Extract provided

══════

It’s very tempting to become very attached to the ideas or the people who praise us, and to have a lot of aversion or resistance to the ideas or people who criticize us in some way. Naturally, we tend to lean more towards a sense of praise.


But as long as we’re caught up in this cycle where we are reliant on praise to feel good, and we are susceptible to feeling bad when someone criticizes us, then we’re in a very delicate, very fragile position in life. If we’re able to go beyond those things, to understand that sometimes people are going to say nice things, and sometimes people aren’t going to say nice things and to be able to respond and engage with that, but at the same time not to let it shake our sense of contentment or sense of ease, then that’s a real place of stability and groundedness that we can come back to, no matter what is going on in our life."

Andy Puddicombe, via the Headspace meditation app


Encouragement for studying:


Your days are mentally exhausting. The pressure to perform feels all-encompassing. It seems as if everything hinges on your performance on a test. But you are more than a score. You are more than a test. You are more than a percentile. Remember this.


You’re a human too. You deserve the health you strive so hard to give to patients. Get enough sleep, exercise, find healthy ways to reduce stress, connect with your people, and nourish your body with good food. Time spent caring for your mental and physical health is not wasted. It will make you a better learner and protect your health for decades to come.

══════

Supplied records
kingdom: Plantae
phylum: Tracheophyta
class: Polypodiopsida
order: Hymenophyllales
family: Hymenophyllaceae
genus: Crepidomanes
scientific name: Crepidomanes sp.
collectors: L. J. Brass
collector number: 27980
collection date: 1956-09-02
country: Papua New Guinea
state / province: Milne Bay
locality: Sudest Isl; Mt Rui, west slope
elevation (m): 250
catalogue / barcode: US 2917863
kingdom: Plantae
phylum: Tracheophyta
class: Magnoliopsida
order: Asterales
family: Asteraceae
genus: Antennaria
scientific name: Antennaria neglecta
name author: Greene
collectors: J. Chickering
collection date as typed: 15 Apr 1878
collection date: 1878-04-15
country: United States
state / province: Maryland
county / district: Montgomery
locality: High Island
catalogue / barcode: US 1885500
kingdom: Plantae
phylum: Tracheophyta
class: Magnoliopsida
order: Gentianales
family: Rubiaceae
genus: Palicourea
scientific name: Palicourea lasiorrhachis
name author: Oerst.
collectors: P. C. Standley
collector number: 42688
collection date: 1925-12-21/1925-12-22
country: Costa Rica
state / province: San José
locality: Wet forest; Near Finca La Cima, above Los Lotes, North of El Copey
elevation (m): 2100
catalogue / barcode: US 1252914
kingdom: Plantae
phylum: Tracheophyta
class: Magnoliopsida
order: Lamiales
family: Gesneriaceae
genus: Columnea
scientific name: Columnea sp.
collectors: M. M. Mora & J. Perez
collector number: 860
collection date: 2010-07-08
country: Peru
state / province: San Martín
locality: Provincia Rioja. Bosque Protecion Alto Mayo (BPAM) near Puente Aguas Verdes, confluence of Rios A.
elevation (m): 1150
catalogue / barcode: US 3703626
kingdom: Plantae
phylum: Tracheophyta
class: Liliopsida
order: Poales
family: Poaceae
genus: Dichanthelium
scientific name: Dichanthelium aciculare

══════

Required actions
a - Echo the extract from "You’re a human" up to and including "decades to come.".
b - In the extract, what will time spent caring for your mental and physical health do?
c - Using the extract, decide whether each statement agrees with it, and quote the words that settle it. (i) People naturally tend to lean more towards a sense of praise. (ii) Time spent on mental and physical health is wasted. (iii) Relying on praise to feel good puts us in a stable position in life.

Exercise answers
a -
You’re a human too. You deserve the health you strive so hard to give to patients. Get enough sleep, exercise, find healthy ways to reduce stress, connect with your people, and nourish your body with good food. Time spent caring for your mental and physical health is not wasted. It will make you a better learner and protect your health for decades to come.

b - It will make you a better learner and protect your health for decades to come.

c -
(i) Yes: "Naturally, we tend to lean more towards a sense of praise."
(ii) No: "Time spent caring for your mental and physical health is not wasted."
(iii) No: "then we’re in a very delicate, very fragile position in life."